▸ Task directions: Each line from the one that contains "pinky dip: (53, 157)" through the last line of the listing below is to be returned exactly as it stands, and nothing else.

▸ Data extract:
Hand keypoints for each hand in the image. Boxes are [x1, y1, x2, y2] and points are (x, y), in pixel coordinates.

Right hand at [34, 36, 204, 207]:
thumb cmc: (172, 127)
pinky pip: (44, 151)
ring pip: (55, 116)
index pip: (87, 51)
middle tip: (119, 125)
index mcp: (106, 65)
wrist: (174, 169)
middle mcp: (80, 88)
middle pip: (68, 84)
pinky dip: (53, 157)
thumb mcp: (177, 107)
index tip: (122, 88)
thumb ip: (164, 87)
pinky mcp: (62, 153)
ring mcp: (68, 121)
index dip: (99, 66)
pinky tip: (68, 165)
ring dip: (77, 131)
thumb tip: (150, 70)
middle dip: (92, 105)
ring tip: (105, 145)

▸ Response area:
pinky dip: (53, 157)
thumb mcp: (177, 107)
index tip: (122, 88)
thumb ip: (164, 87)
pinky mcp: (62, 153)
ring mcp: (68, 121)
index dip: (99, 66)
pinky tip: (68, 165)
ring dip: (77, 131)
thumb tip: (150, 70)
middle dip: (92, 105)
ring tip: (105, 145)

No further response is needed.